En janvier 1849, Victor Hugo porte, dans Choses vues, un regard sans complaisance sur la Chambre des représentants du peuple et explique le sens de son action politique depuis un an.
[...] Il fait très froid dans cette salle. Cette bâtisse ressemble à la Constitution ; ce n'est que plâtrage, détrempe et carton. Un triste décor pour une pauvre pièce.
La salle s'en va comme l'Assemblée. Tout ce provisoire, hommes et choses, tremble à un coup de vent. Rien dans cette salle qui ne soit usé, déteint, passé, disloqué ou taché ; banquettes décousues, châssis crevés, tapis déchirés, représentants râpés. Ô popularité ! Néant ! Jetez donc ceci par terre pour construire cela ! Faites donc des 28 juillet et des 24 février ! Renversez des rois, des trônes, des Bourbons, des Orléans, de vieilles races couronnées pour élever quelques faquins ! Cela n'est pas plus solide.
[...]
J'ai toujours défendu la société du côté où il y avait péril.
Devant les barricades, j'ai défendu l'ordre.
Devant la dictature, j'ai défendu la liberté.
En présence des chimères, j'ai défendu la propriété, la famille, l'héritage, l'éternelle
vérité du cœur humain. J'ai demandé la clémence pour les égarés et la sévérité pour les traîtres : c'est-à-dire la justice pour tous.
J'ai tendu une main fraternelle aux vaincus, par instinct de cœur d'abord, par instinct
de la raison ensuite ; car dans des temps comme les nôtres donner le bon exemple quand on est vainqueur, ce n'est pas seulement de la miséricorde chrétienne, c'est de la prévoyance politique.
J'ai empêché, aidé par de généreux collègues, que les catastrophes publiques ne détruisissent les théâtres, les arts, les lettres, ces sources de gloire pour la France et de vie pour la capitale.
J'ai défini et limité l'état de siège ; et j'ai dit : l'anarchie, c'est de l'arbitraire dans la rue, et l'arbitraire, c'est l'anarchie dans le pouvoir.
Cet état de siège, inutilement prolongé, pesait sur la ville de Paris, sur les communes, sur le crédit, sur les affaires, sur la confiance. Je suis de ceux qui en ont demandé et obtenu la fin.

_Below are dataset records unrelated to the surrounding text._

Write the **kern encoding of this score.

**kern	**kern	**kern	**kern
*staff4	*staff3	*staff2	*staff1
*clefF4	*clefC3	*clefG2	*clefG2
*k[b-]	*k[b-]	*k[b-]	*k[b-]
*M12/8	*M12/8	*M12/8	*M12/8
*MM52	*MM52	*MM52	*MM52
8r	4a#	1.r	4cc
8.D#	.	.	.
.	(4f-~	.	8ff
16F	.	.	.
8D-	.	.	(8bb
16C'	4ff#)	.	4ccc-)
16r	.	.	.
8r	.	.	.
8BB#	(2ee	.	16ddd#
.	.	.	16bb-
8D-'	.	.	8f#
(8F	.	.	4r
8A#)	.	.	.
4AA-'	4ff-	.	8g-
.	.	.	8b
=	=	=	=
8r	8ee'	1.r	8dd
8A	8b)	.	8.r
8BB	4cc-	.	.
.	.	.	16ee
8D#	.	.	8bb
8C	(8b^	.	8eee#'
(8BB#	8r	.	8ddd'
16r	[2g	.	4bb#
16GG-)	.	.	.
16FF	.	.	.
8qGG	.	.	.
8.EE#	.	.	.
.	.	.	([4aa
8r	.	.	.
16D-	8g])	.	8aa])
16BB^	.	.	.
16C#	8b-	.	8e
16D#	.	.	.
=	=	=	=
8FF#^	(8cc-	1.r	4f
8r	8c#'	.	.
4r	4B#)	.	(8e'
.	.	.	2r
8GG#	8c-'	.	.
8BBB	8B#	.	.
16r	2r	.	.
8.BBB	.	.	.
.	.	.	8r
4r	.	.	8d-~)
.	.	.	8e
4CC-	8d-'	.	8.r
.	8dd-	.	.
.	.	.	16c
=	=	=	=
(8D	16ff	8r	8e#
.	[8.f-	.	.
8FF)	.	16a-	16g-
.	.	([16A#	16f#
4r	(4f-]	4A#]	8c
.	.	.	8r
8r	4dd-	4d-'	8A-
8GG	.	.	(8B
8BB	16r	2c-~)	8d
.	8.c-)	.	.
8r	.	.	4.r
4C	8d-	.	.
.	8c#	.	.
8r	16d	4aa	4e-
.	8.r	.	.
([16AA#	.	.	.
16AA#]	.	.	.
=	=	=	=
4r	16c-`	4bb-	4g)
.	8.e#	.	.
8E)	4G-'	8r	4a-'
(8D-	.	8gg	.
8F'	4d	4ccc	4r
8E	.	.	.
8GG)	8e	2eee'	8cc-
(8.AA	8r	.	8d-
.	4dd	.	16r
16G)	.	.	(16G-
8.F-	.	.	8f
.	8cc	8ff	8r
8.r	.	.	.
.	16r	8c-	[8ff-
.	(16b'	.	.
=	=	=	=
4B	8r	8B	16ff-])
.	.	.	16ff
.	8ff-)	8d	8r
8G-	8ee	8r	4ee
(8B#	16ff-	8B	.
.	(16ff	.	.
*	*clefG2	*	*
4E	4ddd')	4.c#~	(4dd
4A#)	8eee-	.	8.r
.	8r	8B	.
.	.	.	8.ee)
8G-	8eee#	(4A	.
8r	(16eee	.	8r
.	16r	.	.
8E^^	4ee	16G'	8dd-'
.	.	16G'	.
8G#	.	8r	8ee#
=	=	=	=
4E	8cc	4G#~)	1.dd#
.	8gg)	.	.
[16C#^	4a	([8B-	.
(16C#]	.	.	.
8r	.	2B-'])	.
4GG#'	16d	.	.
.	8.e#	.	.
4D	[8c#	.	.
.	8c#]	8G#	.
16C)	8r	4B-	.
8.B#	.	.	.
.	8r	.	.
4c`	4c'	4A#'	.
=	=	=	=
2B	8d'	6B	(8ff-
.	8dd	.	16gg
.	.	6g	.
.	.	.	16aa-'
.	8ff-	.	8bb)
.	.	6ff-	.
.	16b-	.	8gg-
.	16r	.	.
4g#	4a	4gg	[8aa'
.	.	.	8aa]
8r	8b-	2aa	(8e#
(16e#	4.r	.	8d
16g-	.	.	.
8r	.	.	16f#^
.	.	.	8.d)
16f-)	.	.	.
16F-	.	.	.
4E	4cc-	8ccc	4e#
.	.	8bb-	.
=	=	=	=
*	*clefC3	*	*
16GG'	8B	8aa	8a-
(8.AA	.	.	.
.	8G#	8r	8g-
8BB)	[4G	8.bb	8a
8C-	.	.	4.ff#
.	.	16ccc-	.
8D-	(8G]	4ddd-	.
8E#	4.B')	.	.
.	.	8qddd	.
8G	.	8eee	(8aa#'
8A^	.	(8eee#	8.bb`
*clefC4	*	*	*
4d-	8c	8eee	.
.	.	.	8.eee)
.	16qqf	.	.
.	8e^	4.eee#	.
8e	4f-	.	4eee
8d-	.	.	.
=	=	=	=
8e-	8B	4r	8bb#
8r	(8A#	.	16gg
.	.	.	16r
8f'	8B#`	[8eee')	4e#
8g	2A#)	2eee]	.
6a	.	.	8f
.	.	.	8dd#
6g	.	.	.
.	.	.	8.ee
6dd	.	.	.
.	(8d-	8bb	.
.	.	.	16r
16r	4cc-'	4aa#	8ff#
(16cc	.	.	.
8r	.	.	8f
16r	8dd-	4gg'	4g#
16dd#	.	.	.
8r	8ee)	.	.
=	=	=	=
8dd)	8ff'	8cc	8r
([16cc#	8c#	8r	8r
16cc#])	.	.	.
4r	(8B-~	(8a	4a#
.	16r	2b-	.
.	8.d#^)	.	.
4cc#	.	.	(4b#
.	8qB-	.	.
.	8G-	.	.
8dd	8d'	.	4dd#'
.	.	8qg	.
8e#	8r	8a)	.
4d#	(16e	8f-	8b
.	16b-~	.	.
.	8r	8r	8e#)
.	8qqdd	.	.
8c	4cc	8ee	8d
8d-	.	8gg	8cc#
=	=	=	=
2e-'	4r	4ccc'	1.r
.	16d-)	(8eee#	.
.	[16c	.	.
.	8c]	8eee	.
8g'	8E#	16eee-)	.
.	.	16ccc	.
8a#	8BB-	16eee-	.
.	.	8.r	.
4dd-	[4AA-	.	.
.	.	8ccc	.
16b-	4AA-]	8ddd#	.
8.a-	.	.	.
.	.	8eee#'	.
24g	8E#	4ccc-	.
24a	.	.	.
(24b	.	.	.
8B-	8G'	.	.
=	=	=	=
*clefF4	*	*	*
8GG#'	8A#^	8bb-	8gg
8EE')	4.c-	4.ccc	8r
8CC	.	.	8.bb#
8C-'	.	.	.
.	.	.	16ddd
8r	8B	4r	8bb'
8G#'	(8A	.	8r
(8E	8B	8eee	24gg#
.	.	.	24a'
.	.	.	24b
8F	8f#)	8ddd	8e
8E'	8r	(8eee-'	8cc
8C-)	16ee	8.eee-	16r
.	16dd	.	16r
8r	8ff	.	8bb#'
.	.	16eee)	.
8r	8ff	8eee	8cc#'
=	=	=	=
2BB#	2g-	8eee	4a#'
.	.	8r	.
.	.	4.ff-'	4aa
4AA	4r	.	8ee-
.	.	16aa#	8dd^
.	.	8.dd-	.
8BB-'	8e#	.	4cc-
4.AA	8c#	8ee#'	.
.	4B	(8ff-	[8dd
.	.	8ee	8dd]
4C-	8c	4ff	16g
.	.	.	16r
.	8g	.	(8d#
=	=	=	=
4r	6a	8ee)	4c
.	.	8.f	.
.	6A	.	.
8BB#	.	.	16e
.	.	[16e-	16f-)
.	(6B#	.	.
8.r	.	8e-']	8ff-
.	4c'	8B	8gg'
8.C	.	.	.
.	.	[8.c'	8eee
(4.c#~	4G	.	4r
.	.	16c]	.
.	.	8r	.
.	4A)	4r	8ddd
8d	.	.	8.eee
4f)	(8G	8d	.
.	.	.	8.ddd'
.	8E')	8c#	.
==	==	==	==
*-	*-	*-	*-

J'ai demandé la nomination du président par le peuple.
J'ai en toute occasion maintenu le droit souverain du suffrage universel.
J'ai demandé deux Chambres, ou au moins un contrepoids à l'omnipotence de la majorité dans l'Assemblée unique.
J'ai demandé l'abolition de la peine de mort, ne connaissant rien de plus rassurant et de plus beau que les progrès évidents de la civilisation mêlés aux progrès contestables des révolutions.
J'ai refusé mon vote à la Constitution, prévoyant les immenses périls d'une Assemblée unique, et souhaitant d'ailleurs que l'avenir me donnât tort.
J'ai appuyé la candidature de Louis Bonaparte, espérant que dans l'impossibilité d'être aussi grand que Napoléon, il essaierait peut-être d'être grand comme Washington.
J'ai voté la dissolution de la Chambre, convaincu que la souveraineté de l'Assemblée n'était plus d'accord avec la souveraineté du pays, et qu'il était temps que la nation prît enfin possession d'elle-même.
Victor Hugo, Choses vues, janvier 1849.